1st Edit: reply to below comment.
Yes, I like to use the actual domain objects for all the pages that operate on a single object at a time: edit, view, create, etc.
You said you are taking an existing object and copying the fields you need into a DTO and then passing the DTO as part of the model to your templating engine for a view page (or vice-versa for a create). What does that buy you? The ref to the DTO doesn't weigh any less than the ref to the full domain object, and you have all the extra attribute copying to do. There's no rule that says your templating engine has to use every method on your object.
I would use a small partial domain object if it improves efficiency (no relationship graphs to build), especially for the results of a search.

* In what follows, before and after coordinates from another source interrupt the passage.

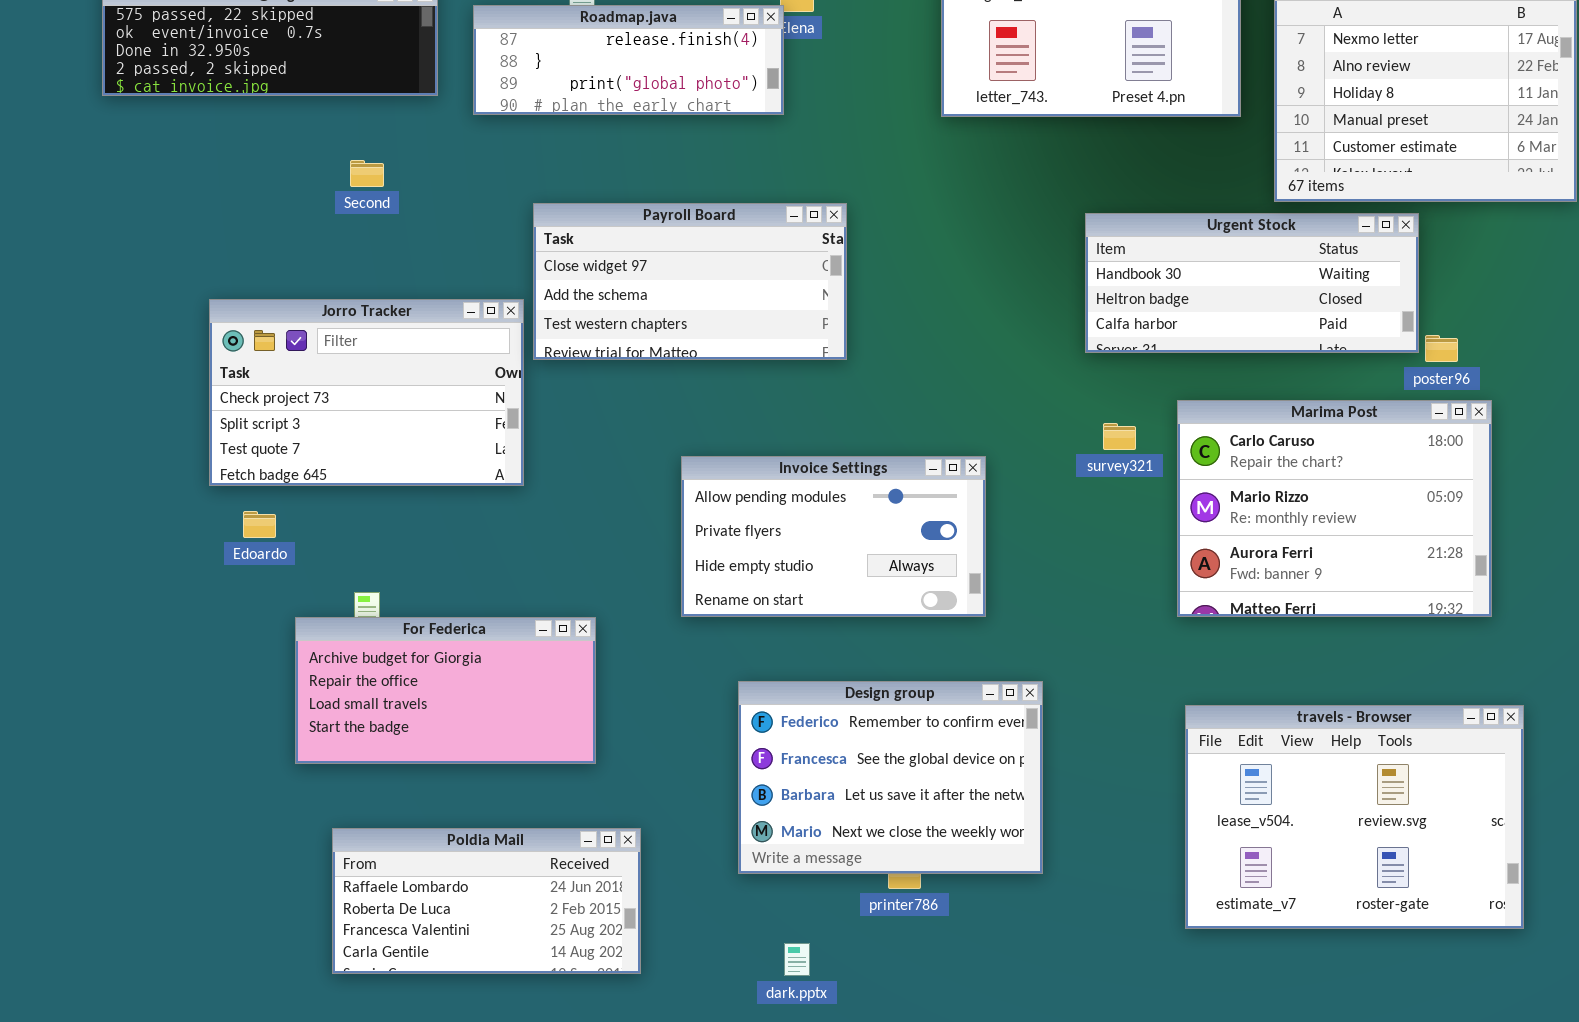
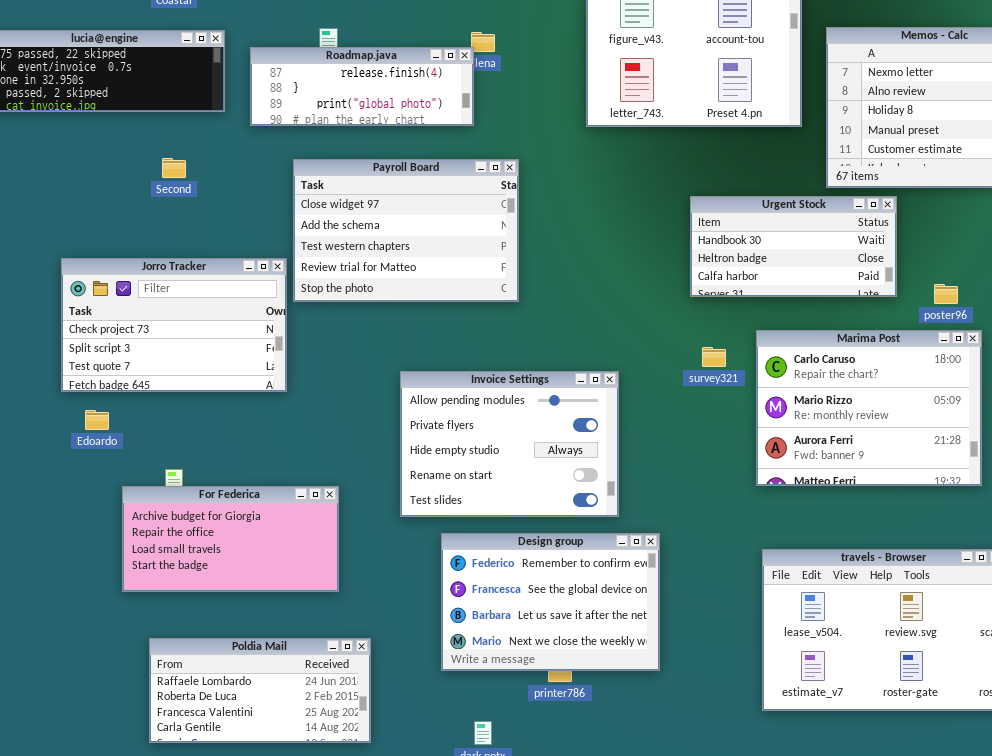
Payroll Board: [533,203,847,360] -> [293,159,519,302], resized
Urgent Stock: [1085,213,1419,353] -> [690,196,897,297], resized
Invoice Settings: [681,456,986,617] -> [400,371,619,517], resized

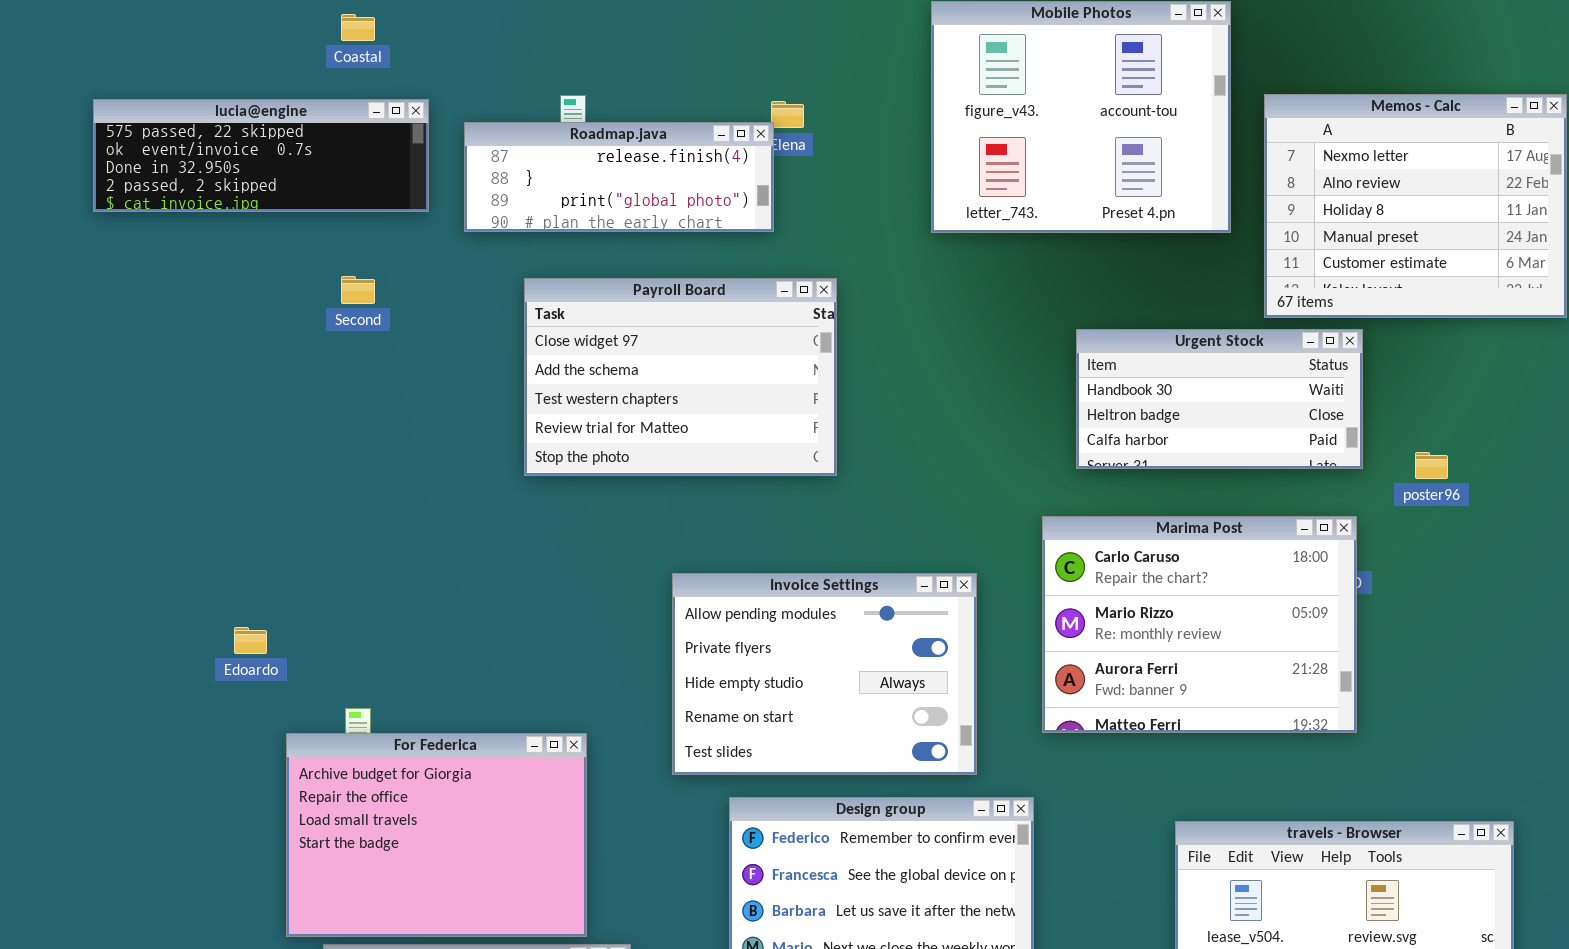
Jorro Tracker: [61,258,287,392] -> none, closed
Marima Post: [756,330,982,486] -> [1042,516,1357,733], moved
For Federica: [122,486,339,592] -> [286,733,587,937], resized

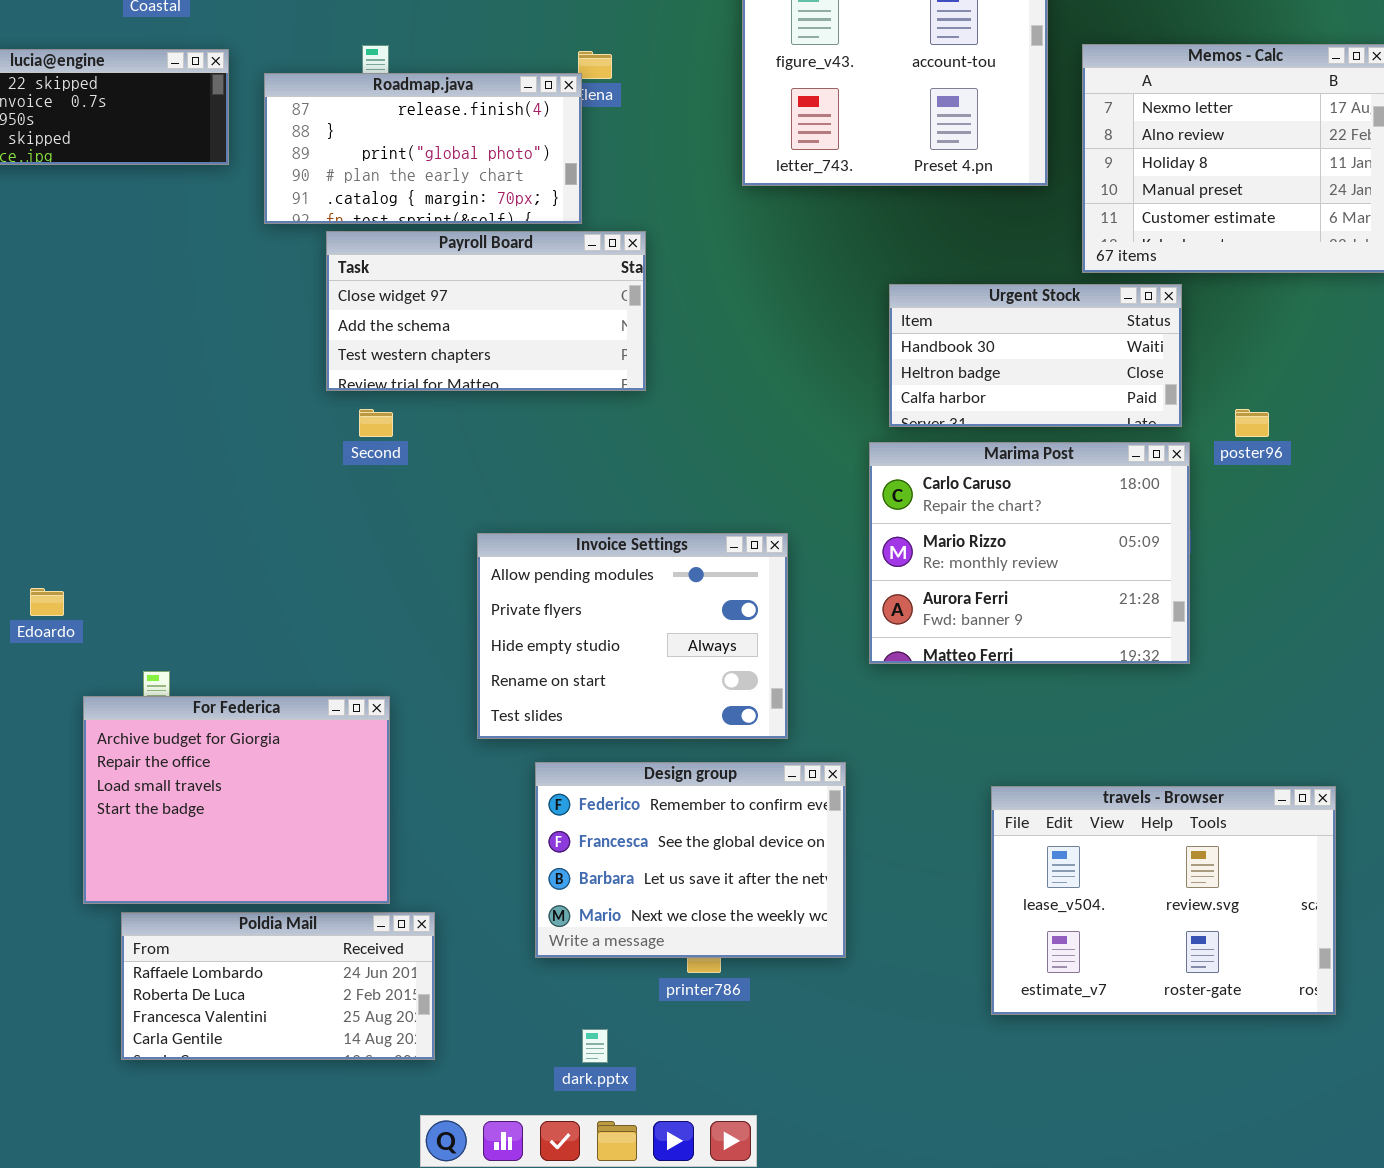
Roadmap.java: [464,122,774,232] -> [264,73,582,224], resized
Second: [341,276,375,304] -> [359,409,393,437], moved
Payroll Board: [524,278,837,476] -> [326,231,646,391], resized
Marima Post: [1042,516,1357,733] -> [869,442,1190,664], moved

But if the object already exists don't worry about how big or complex it is when you are sticking it in the model to render a page. It doesn't move the object around in memory. It doesn't cause the templating engine stress. It just accesses the methods it needs and ignores the rest.
2nd edit:
Good point. There are situations where you would want a limited set of properties available to the view (ie. different front-end and back-end developers). I should read more carefully before replying. If I were going to do what you want I would probably put separate methods on User (or whatever class) of the form forEdit() and forDisplay(). That way you could just get User from the service layer and tell User to give you the use limited copies of itself. I think maybe that's what I was reaching for with the anemic objects comment.
You should use a DTO and never an ORM in the MVC layer! There are a number of really good questions already asked on this, such as the following: Why should I isolate my domain entities from my presentation layer?
But to add to that question, you should separate them to help prevent the ORM being bound on a post as the potential is there for someone to add an extra field and cause all kinds of mayhem requiring unnecessary extra validation.